───── Input records

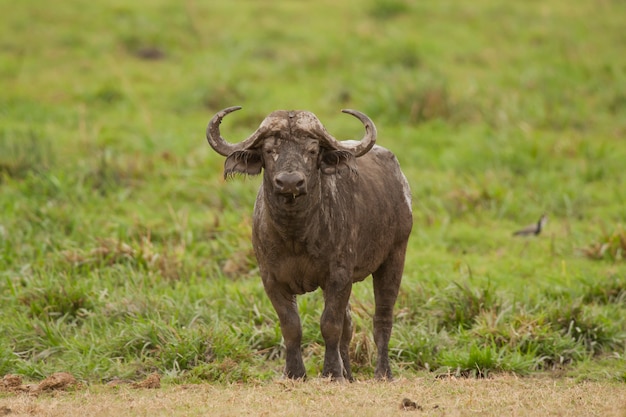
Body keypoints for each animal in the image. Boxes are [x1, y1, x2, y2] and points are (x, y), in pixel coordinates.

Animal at [204, 107, 410, 380]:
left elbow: (330, 324)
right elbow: (292, 325)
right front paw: (295, 373)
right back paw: (350, 375)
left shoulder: (338, 276)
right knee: (349, 325)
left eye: (312, 151)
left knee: (382, 318)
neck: (295, 236)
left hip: (395, 256)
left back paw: (383, 373)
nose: (290, 182)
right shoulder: (271, 279)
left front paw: (332, 373)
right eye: (269, 150)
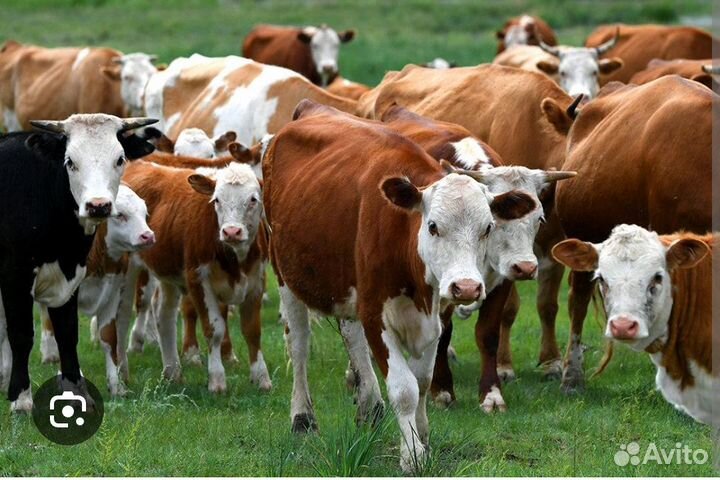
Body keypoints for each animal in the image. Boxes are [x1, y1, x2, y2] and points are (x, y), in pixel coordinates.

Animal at [37, 185, 155, 396]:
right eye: (120, 215)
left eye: (145, 214)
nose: (148, 236)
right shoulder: (66, 297)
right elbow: (67, 339)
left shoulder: (112, 293)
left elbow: (109, 338)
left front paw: (116, 386)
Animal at [122, 161, 272, 393]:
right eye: (217, 200)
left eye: (253, 199)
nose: (231, 231)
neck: (235, 259)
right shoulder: (198, 280)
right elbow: (214, 329)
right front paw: (217, 380)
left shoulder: (257, 281)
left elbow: (252, 330)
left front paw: (261, 377)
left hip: (168, 275)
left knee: (164, 315)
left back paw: (173, 371)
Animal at [264, 102, 537, 471]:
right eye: (433, 226)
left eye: (488, 227)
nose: (466, 288)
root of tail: (312, 107)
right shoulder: (375, 313)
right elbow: (405, 388)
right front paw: (413, 455)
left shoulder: (433, 314)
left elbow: (422, 380)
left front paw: (422, 436)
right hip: (285, 275)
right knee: (299, 345)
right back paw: (303, 418)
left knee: (351, 336)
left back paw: (369, 405)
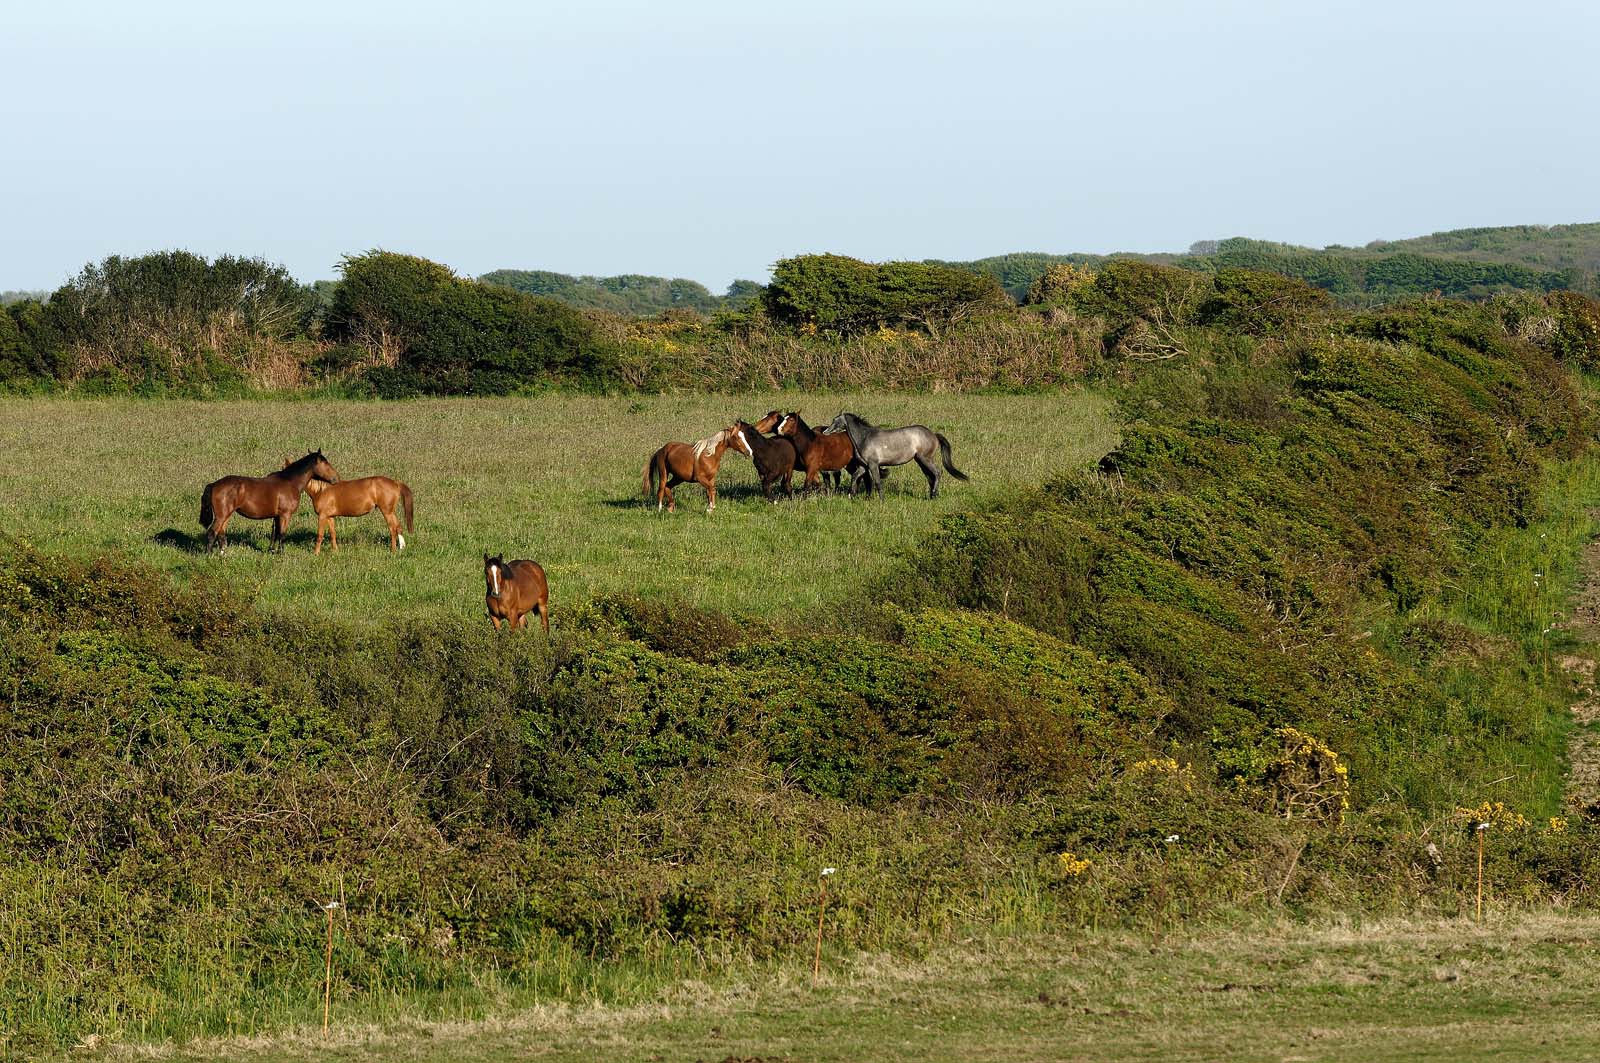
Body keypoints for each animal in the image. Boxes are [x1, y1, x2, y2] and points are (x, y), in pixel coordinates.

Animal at [199, 450, 339, 553]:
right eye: (326, 463)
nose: (336, 478)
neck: (290, 482)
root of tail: (214, 484)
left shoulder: (277, 516)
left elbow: (275, 533)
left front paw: (272, 550)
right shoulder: (285, 515)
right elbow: (282, 534)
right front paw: (281, 553)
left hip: (226, 515)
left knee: (221, 533)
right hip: (221, 516)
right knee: (212, 532)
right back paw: (209, 554)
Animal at [824, 413, 968, 499]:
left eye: (835, 421)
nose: (825, 431)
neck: (865, 438)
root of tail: (933, 434)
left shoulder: (873, 465)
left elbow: (877, 482)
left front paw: (881, 500)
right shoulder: (864, 466)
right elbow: (854, 477)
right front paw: (851, 494)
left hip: (925, 458)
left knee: (937, 473)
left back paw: (933, 494)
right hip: (920, 461)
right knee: (930, 476)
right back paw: (932, 496)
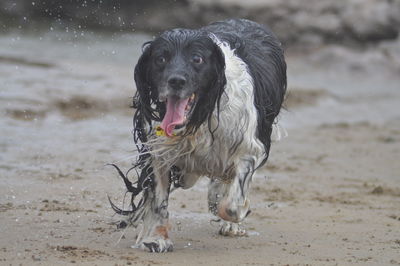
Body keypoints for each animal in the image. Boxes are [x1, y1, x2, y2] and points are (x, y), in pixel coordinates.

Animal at [111, 18, 286, 251]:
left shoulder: (249, 148)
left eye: (197, 58)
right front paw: (156, 238)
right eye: (160, 58)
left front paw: (236, 212)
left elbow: (231, 205)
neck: (199, 118)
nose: (176, 81)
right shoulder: (159, 151)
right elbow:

──────────

What this task involves. Only the lines that contain the word "knee" should be copied from the material.

Answer box.
right knee: (349, 325)
left knee: (382, 318)
left knee: (164, 315)
right knee: (299, 345)
left knee: (351, 336)
left knee: (221, 533)
right knee: (212, 532)
left knee: (937, 473)
right knee: (930, 476)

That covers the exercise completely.